Die Unklarheit als Antrieb
Doch genau diese Ungewissheit scheint sein innerer Antrieb zu sein: Mit Materialien experimentieren, sie an die Grenzen ihrer Belastbarkeit führen und konventionelle Herstellungsprozesse für seine Kunst missbrauchen. Ja, sogar sich selbst und andere mit dem Ergebnis überraschen.
«Salutary Failures» heisst seine Ausstellung in der Kunsthalle Basel. Also «lehrreiche Fehler».
Wege sprengen und Gedanken weiterspinnen
«Dieser Moment, in dem man etwas macht, das man sonst nicht macht, ist extrem wichtig für meine Arbeit. An die Fehler, die jeder macht, anzuknüpfen und Vertrauen gewinnen. Die Wege zu sprengen und Gedanken weiterzuspinnen.» Das ist es, was Raphael Hefti antreibt.

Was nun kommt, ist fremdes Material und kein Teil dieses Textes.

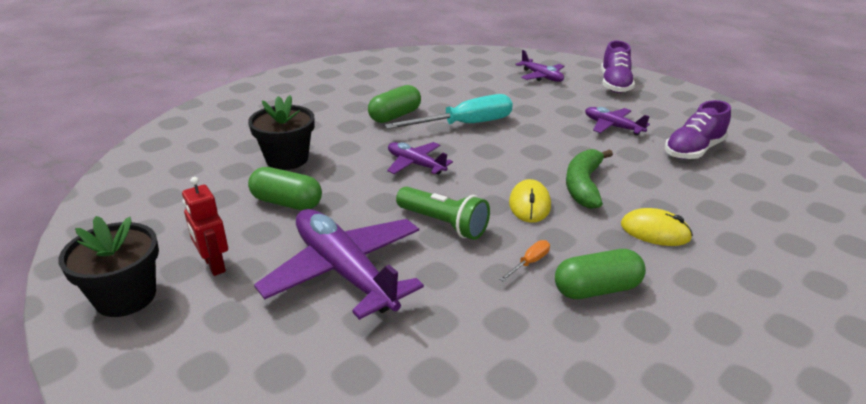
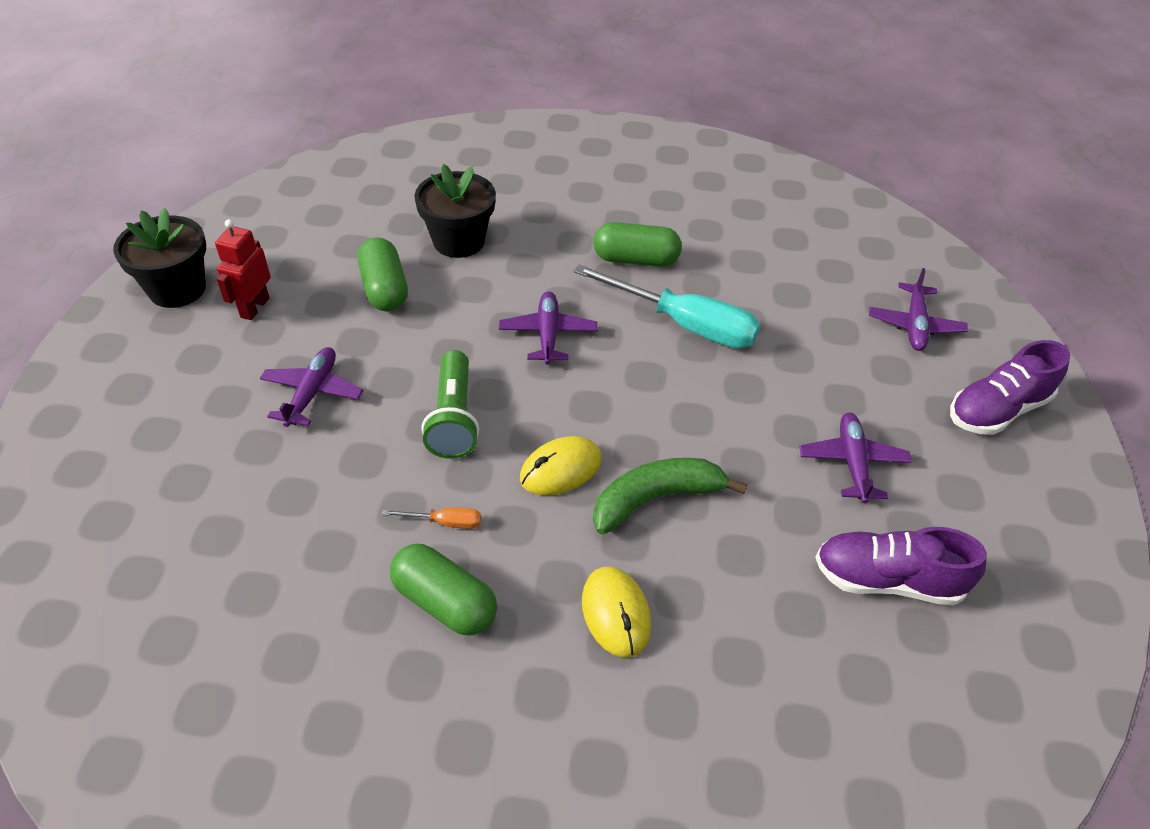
camera: 50 degrees right, 15 degrees up
purple plane [254,209,424,320] -> purple plane [260,347,363,427], size x0.53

Damit sei Hefti, der einst eine Lehre als Elektroniker absolvierte, dann Fotografie in Lausanne und Kunst in London studierte, ein sprichwörtlicher Vertreter einer experimentellen Kunstströmung, sagt die Kuratorin Elena Filipovic.
Gewaltige Sand-Kolosse
Eine Art Kontrapunkt zu seinen leicht aufsteigenden Gasen sind die grossen, schroffen Monolithen am Eingang der Kunsthalle. Wie Felsbrocken ragen sie spitz empor. Es sind echte Kolosse.
Sie bestehen aus 27 Tonnen Sand. Ein spezielles Baugerüst und die Einwilligung der Statiker waren nötig, um diese Kolosse aus Sand überhaupt in die Kunsthalle bugsieren zu können.
Zwischen Wissenschaft und Poesie
Gerade dieses Zusammenspiel von Schwere und Leichtigkeit, von Berechnung und Zufall, von Dingen, die vergänglich sind, die Zeit und Raum relativieren – das alles macht Heftis Arbeit so poetisch.
Er selbst glaubt an die Gesetze der Wissenschaft, wird aber nicht müde, sie auszureizen. Darüber gerät er ins Staunen und mit ihm die Besucherinnen und Besucher seiner Ausstellung.